MATERIAL SUPPLIED ▸
--------------------------------------------------

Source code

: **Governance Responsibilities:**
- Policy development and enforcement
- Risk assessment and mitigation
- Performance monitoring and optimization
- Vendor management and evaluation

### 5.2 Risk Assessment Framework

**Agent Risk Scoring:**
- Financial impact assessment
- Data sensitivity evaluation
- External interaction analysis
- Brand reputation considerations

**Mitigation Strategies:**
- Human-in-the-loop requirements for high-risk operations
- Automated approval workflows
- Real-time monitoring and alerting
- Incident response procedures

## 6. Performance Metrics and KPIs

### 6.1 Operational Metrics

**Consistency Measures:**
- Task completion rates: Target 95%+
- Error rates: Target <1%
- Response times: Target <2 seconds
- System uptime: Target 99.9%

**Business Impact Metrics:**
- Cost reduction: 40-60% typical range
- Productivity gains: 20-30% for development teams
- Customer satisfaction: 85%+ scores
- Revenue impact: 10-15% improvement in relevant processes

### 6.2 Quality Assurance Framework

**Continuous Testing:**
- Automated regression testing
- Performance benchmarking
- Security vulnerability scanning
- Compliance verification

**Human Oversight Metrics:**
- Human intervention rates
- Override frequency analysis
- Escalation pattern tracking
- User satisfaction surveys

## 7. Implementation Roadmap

--------------------------------------------------

DESCRIPTION OF THE TASK ▸ Lines from the one holding "- Human intervention rates" through the end of the material above should be output exactly, and all others skipped.

WRITTEN SOLUTION ▸
- Human intervention rates
- Override frequency analysis
- Escalation pattern tracking
- User satisfaction surveys

## 7. Implementation Roadmap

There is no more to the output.